The bartender immediately returned to his duties, wiping down the bar as if nothing had happened, and Tooley and the tattooed man drifted away from us and joined their friend at the bar.
“What the fuck was that?” Rick asked under his breath.
“You got here just in time,” Donald said. “Let’s get the hell out of—”
“Watch my back,” I said, already moving across the room. I could hear Donald scolding me but I kept moving. I hesitated in the doorway; saw a pool table, a boom box sitting on a small counter area against one wall and a row of booths along another. The lighting was worse here, the air just as stagnant and smoke-filled. The woman had somehow managed to cram herself into the last booth and now sat watching me.
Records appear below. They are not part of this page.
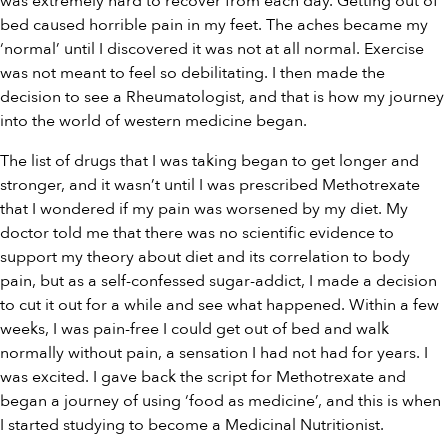
was extremely hard to recover from each day. Getting out of
bed caused horrible pain in my feet. The aches became my
‘normal’ until I discovered it was not at all normal. Exercise
was not meant to feel so debilitating. I then made the
decision to see a Rheumatologist, and that is how my journey
into the world of western medicine began.
The list of drugs that I was taking began to get longer and
stronger, and it wasn’t until I was prescribed Methotrexate
that I wondered if my pain was worsened by my diet. My
doctor told me that there was no scientific evidence to
support my theory about diet and its correlation to body
pain, but as a self-confessed sugar-addict, I made a decision
to cut it out for a while and see what happened. Within a few
weeks, I was pain-free I could get out of bed and walk
normally without pain, a sensation I had not had for years. I
was excited. I gave back the script for Methotrexate and
began a journey of using ‘food as medicine’, and this is when
I started studying to become a Medicinal Nutritionist.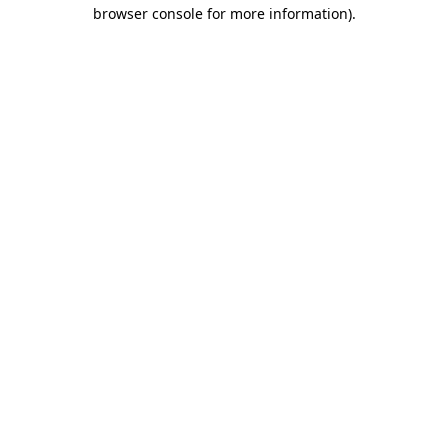
browser console for more information).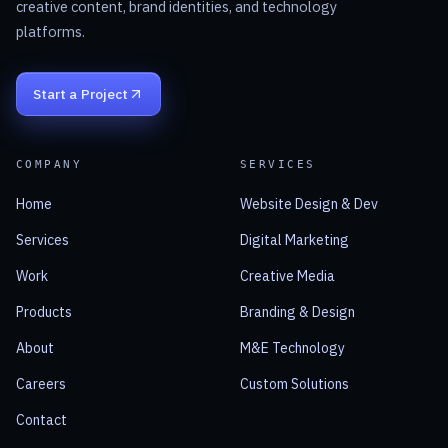
creative content, brand identities, and technology
platforms.
Start a Project
COMPANY
SERVICES
Home
Website Design & Dev
Services
Digital Marketing
Work
Creative Media
Products
Branding & Design
About
M&E Technology
Careers
Custom Solutions
Contact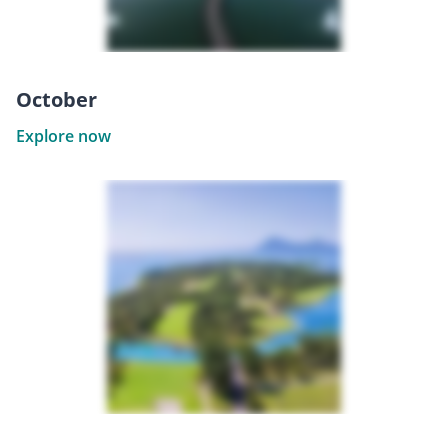
October
Explore now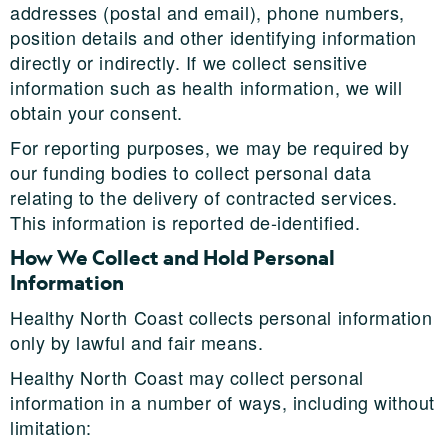
addresses (postal and email), phone numbers,
position details and other identifying information
directly or indirectly. If we collect sensitive
information such as health information, we will
obtain your consent.
For reporting purposes, we may be required by
our funding bodies to collect personal data
relating to the delivery of contracted services.
This information is reported de-identified.
How We Collect and Hold Personal
Information
Healthy North Coast collects personal information
only by lawful and fair means.
Healthy North Coast may collect personal
information in a number of ways, including without
limitation: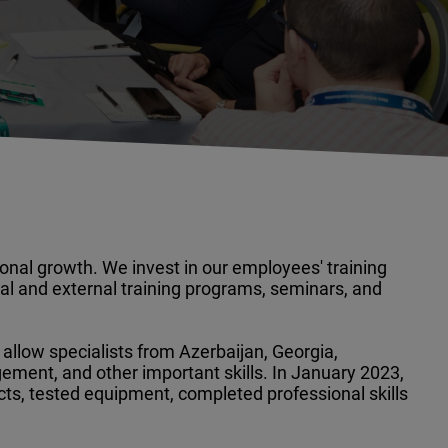
onal growth. We invest in our employees' training
l and external training programs, seminars, and
 allow specialists from Azerbaijan, Georgia,
gement, and other important skills. In January 2023,
s, tested equipment, completed professional skills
Rick remained in the doorway like a guard, arms folded over his chest and one eye on the bar. Donald accompanied me a bit deeper into the room, if for no reason other than to convince me to leave, but by the time I reached the last booth he had fallen silent.
At close quarters the woman was even larger than she’d first appeared. She had to be at least six feet tall and well over four hundred pounds. “Who are you?” I asked.
“Who am I?” A burst of roaring laughter bellowed forth, jiggling the mammoth breasts beneath her muumuu. “Who am I, he says. Maria Tootrachelli, that’s who I am, but don’t nobody call me that. I’m Mama. Mama Toots.” She flashed her brown teeth again. “This is my place.”
“We didn’t come in here to cause trouble, lady, we just—”
“I heard all that,” she said in a gravelly baritone. “Have a seat.”